Email embarrasses Birkbeck

July 25, 2003

As ill-judged remarks go, it is not on the scale of Jo Moore, the public relations consultant who dubbed September 11 "a good day to bury bad news".

But Birkbeck College's media and publicity officer, Catherine Doherty, is ruing a slip-up that resulted in her emailing a complainant with the message: "Yikes! What a silly little man!"

Author Bob Crew had contacted the college following its launch of a masters degree in creative writing because he had proposed such a course in May 1999 and it had been turned down as "idiosyncratic".

Moreover, the rejection letter - which Mr Crew passed to the vice-chancellor of the University of London, Graham Zellick - was described by Professor Zellick as "to say the least, ungracious, if not downright offensive".

Things went from bad to worse. Earlier this month, Mr Crew contacted the head of English, Sally Ledger, on the launch of the creative writing course, with the message: "If you are going to pinch and very likely plagiarise other people's ideas and proposals, it would be courteous to let them know, if not to acknowledge their contribution."

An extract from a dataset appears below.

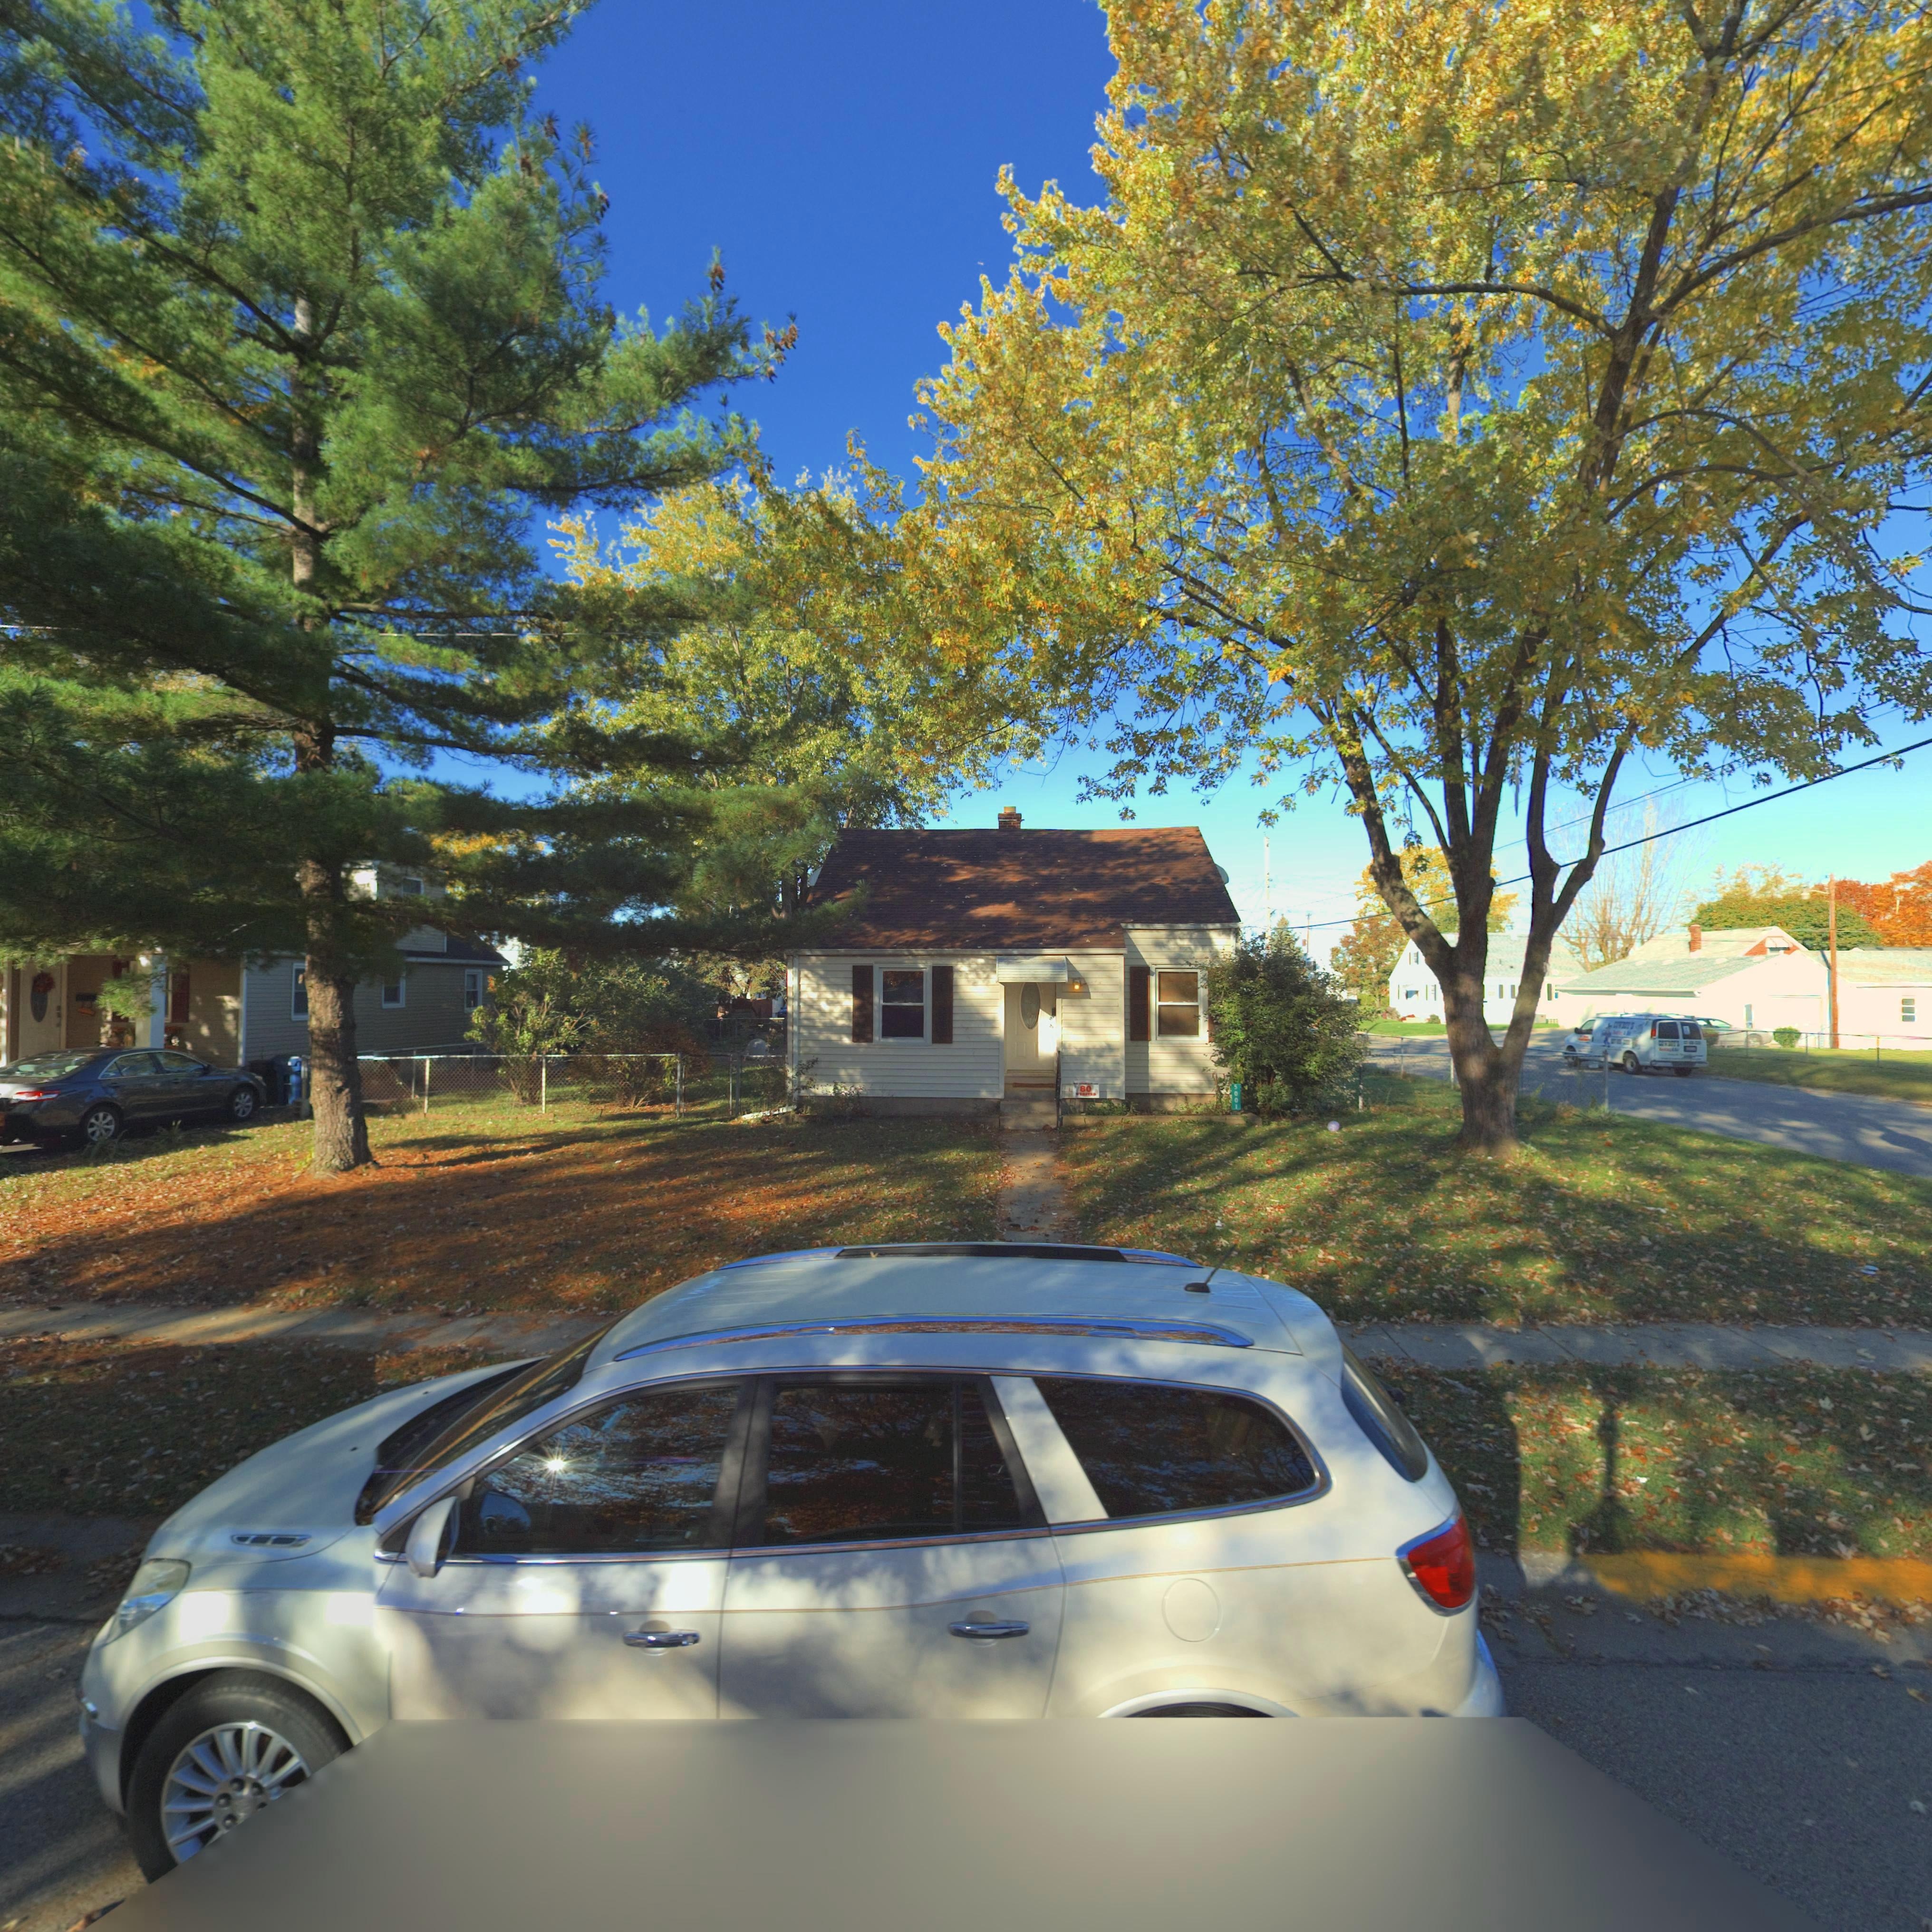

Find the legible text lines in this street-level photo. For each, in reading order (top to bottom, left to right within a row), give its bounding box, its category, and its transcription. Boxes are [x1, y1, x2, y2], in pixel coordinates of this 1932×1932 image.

The email was forwarded to Ms Doherty with the message "Here's a hot news story for you!" Ms Doherty then inadvertently sent her thoughts to Mr Crew and Mr Crew shared them with Professor Zellick, who suggested an apology would be in order.

Mr Crew was sent an apology and the promise of a response from the English department.

Immediately afterwards, the college issued the following statement:

"Birkbeck has been running short courses in creative writing through its faculty of continuing education for more than 15 years. In 2000, we introduced a certificate and diploma in creative writing and the idea for an MA has been under consideration for a number of years. If anyone is suggesting that they have the right of ownership of the idea, it is difficult to see how they can substantiate such a claim since courses of this type have been on offer in the UK and US for many years."

While Mr Crew accepts the apology, he remains defiant that it was his idea.